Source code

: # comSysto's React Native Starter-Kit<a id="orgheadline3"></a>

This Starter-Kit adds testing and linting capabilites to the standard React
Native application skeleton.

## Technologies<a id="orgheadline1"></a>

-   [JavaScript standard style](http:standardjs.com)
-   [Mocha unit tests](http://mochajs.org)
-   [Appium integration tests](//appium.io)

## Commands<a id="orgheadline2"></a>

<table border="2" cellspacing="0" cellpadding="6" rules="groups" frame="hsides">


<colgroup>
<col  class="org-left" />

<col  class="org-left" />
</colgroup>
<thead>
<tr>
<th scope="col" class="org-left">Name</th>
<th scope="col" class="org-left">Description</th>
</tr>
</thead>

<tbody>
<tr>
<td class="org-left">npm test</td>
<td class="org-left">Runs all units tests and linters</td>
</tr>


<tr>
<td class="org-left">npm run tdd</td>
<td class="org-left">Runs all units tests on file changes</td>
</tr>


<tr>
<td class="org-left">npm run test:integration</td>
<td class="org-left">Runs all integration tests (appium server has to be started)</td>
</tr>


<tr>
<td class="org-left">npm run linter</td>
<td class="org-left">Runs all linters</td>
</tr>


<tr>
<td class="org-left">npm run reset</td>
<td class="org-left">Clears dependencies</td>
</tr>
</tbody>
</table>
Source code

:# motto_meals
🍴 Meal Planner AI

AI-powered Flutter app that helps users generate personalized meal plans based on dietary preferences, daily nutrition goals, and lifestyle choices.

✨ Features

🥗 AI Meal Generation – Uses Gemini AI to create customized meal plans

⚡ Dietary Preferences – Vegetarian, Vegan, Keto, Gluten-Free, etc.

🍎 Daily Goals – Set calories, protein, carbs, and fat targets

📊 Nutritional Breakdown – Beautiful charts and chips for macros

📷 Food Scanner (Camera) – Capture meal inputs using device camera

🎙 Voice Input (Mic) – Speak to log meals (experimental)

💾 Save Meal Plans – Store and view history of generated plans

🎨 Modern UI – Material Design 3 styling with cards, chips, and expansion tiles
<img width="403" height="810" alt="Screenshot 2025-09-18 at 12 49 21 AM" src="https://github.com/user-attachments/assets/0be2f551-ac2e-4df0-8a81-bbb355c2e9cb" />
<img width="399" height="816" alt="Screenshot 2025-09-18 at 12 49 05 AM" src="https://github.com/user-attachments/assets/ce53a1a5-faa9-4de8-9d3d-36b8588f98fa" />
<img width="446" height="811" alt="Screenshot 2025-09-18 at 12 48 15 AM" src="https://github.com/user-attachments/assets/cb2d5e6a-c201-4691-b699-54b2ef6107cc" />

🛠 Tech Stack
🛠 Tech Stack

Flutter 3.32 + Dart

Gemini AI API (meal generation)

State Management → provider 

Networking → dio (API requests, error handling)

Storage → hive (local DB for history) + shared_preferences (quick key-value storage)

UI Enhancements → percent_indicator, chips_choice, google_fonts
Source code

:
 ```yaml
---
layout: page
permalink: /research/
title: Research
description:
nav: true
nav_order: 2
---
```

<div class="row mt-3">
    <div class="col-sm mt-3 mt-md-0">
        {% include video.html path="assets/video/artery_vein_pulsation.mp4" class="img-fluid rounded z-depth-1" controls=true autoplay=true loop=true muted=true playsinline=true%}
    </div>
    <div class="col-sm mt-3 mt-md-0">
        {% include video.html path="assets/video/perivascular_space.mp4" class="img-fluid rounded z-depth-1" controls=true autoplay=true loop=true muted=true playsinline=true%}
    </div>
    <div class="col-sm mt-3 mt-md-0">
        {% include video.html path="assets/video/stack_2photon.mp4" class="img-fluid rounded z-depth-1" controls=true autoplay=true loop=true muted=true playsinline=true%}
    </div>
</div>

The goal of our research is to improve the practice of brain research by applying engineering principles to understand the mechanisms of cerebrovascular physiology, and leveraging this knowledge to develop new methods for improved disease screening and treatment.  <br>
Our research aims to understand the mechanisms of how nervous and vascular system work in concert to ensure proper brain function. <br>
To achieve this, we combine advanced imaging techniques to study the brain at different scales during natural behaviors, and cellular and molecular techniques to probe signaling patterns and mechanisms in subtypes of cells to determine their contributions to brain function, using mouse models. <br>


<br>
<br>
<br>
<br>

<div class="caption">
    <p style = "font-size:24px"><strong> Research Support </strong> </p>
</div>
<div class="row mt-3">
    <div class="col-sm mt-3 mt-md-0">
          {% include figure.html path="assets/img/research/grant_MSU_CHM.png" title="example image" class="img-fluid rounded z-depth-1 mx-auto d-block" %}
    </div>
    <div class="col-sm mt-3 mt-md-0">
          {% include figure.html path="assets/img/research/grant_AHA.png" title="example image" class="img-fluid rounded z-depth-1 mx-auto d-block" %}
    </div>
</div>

■ ■ ■ ■ ■

## What the exercise asks
Output the entries above word for word.

## Final answer
Source code

: # comSysto's React Native Starter-Kit<a id="orgheadline3"></a>

This Starter-Kit adds testing and linting capabilites to the standard React
Native application skeleton.

## Technologies<a id="orgheadline1"></a>

-   [JavaScript standard style](http:standardjs.com)
-   [Mocha unit tests](http://mochajs.org)
-   [Appium integration tests](//appium.io)

## Commands<a id="orgheadline2"></a>

<table border="2" cellspacing="0" cellpadding="6" rules="groups" frame="hsides">


<colgroup>
<col  class="org-left" />

<col  class="org-left" />
</colgroup>
<thead>
<tr>
<th scope="col" class="org-left">Name</th>
<th scope="col" class="org-left">Description</th>
</tr>
</thead>

<tbody>
<tr>
<td class="org-left">npm test</td>
<td class="org-left">Runs all units tests and linters</td>
</tr>


<tr>
<td class="org-left">npm run tdd</td>
<td class="org-left">Runs all units tests on file changes</td>
</tr>


<tr>
<td class="org-left">npm run test:integration</td>
<td class="org-left">Runs all integration tests (appium server has to be started)</td>
</tr>


<tr>
<td class="org-left">npm run linter</td>
<td class="org-left">Runs all linters</td>
</tr>


<tr>
<td class="org-left">npm run reset</td>
<td class="org-left">Clears dependencies</td>
</tr>
</tbody>
</table>
Source code

:# motto_meals
🍴 Meal Planner AI

AI-powered Flutter app that helps users generate personalized meal plans based on dietary preferences, daily nutrition goals, and lifestyle choices.

✨ Features

🥗 AI Meal Generation – Uses Gemini AI to create customized meal plans

⚡ Dietary Preferences – Vegetarian, Vegan, Keto, Gluten-Free, etc.

🍎 Daily Goals – Set calories, protein, carbs, and fat targets

📊 Nutritional Breakdown – Beautiful charts and chips for macros

📷 Food Scanner (Camera) – Capture meal inputs using device camera

🎙 Voice Input (Mic) – Speak to log meals (experimental)

💾 Save Meal Plans – Store and view history of generated plans

🎨 Modern UI – Material Design 3 styling with cards, chips, and expansion tiles
<img width="403" height="810" alt="Screenshot 2025-09-18 at 12 49 21 AM" src="https://github.com/user-attachments/assets/0be2f551-ac2e-4df0-8a81-bbb355c2e9cb" />
<img width="399" height="816" alt="Screenshot 2025-09-18 at 12 49 05 AM" src="https://github.com/user-attachments/assets/ce53a1a5-faa9-4de8-9d3d-36b8588f98fa" />
<img width="446" height="811" alt="Screenshot 2025-09-18 at 12 48 15 AM" src="https://github.com/user-attachments/assets/cb2d5e6a-c201-4691-b699-54b2ef6107cc" />

🛠 Tech Stack
🛠 Tech Stack

Flutter 3.32 + Dart

Gemini AI API (meal generation)

State Management → provider 

Networking → dio (API requests, error handling)

Storage → hive (local DB for history) + shared_preferences (quick key-value storage)

UI Enhancements → percent_indicator, chips_choice, google_fonts
Source code

:
 ```yaml
---
layout: page
permalink: /research/
title: Research
description:
nav: true
nav_order: 2
---
```

<div class="row mt-3">
    <div class="col-sm mt-3 mt-md-0">
        {% include video.html path="assets/video/artery_vein_pulsation.mp4" class="img-fluid rounded z-depth-1" controls=true autoplay=true loop=true muted=true playsinline=true%}
    </div>
    <div class="col-sm mt-3 mt-md-0">
        {% include video.html path="assets/video/perivascular_space.mp4" class="img-fluid rounded z-depth-1" controls=true autoplay=true loop=true muted=true playsinline=true%}
    </div>
    <div class="col-sm mt-3 mt-md-0">
        {% include video.html path="assets/video/stack_2photon.mp4" class="img-fluid rounded z-depth-1" controls=true autoplay=true loop=true muted=true playsinline=true%}
    </div>
</div>

The goal of our research is to improve the practice of brain research by applying engineering principles to understand the mechanisms of cerebrovascular physiology, and leveraging this knowledge to develop new methods for improved disease screening and treatment.  <br>
Our research aims to understand the mechanisms of how nervous and vascular system work in concert to ensure proper brain function. <br>
To achieve this, we combine advanced imaging techniques to study the brain at different scales during natural behaviors, and cellular and molecular techniques to probe signaling patterns and mechanisms in subtypes of cells to determine their contributions to brain function, using mouse models. <br>


<br>
<br>
<br>
<br>

<div class="caption">
    <p style = "font-size:24px"><strong> Research Support </strong> </p>
</div>
<div class="row mt-3">
    <div class="col-sm mt-3 mt-md-0">
          {% include figure.html path="assets/img/research/grant_MSU_CHM.png" title="example image" class="img-fluid rounded z-depth-1 mx-auto d-block" %}
    </div>
    <div class="col-sm mt-3 mt-md-0">
          {% include figure.html path="assets/img/research/grant_AHA.png" title="example image" class="img-fluid rounded z-depth-1 mx-auto d-block" %}
    </div>
</div>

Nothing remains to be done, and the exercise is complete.